A Killer Harvest
Page 23
In the main bedroom the bed has been made and there are no clothes on the floor, not like her house, where clothes pile up next to the bed over the course of the week. She goes through his drawers. Everything is neatly folded. On the wall is a framed black-and-white poster of a kid looking beyond the window of a house out towards a hill where trees are being felled. On the adjoining wall above the drawers is a framed photograph of Vincent standing next to Simon Bower, a river next to them, a cooler with a fishing rod leaning across it by their feet. They’re each holding up a fish. She can’t think of many men who would have photographs in their bedrooms of their friends, and she wonders if the connection between Simon and Vincent was more than just a friendship. She looks at the photograph. Both men are smiling, and in this moment the camera hasn’t captured who these men really are beneath the surface. Wouldn’t it be great, she thinks, if one day technology advances to the point where you could put a photograph like this into a scanner and it would strip away the masks the people in it are wearing? She wonders if the photo was taken by a camera with a self-timer, or if a third person took it, then wonders if that third person was at the railway line today.

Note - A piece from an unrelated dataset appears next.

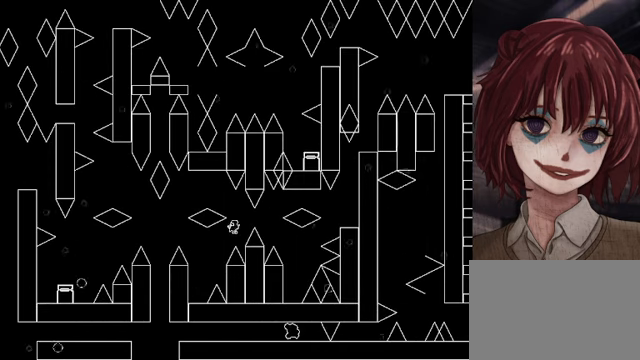
{"keys": ["right"], "events": [[480, "shift", "up"]]}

In the office there’s an out-of-date computer sitting on a desk that looks old but has been lovingly restored. There’s a wooden captain’s chair with leather upholstery. She turns on the computer and sees right away it’s going to take time to boot up. Perhaps it’s as old as the desk. She heads down to the Room of Obsession. It smells like sweat. This room is so different from anything else here, it’s like it should be in a different house. Perhaps Vincent Archer is a different person when he’s in here. In a house full of straight edges and elegant curves, the articles pinned to the wall could have been clipped from the newspaper by a four-year-old. Vega looks over the newspaper articles about Ruby Carter, surer than ever that Vincent had something to do with her disappearance. She searches for other pieces of jewelry that might be hanging from the walls but finds none.
Her phone beeps. The message she sent earlier has gotten a response. She’s been sent a photograph of the murder weapon. It’s a match to those she saw in the kitchen. Vincent Archer brought it with him.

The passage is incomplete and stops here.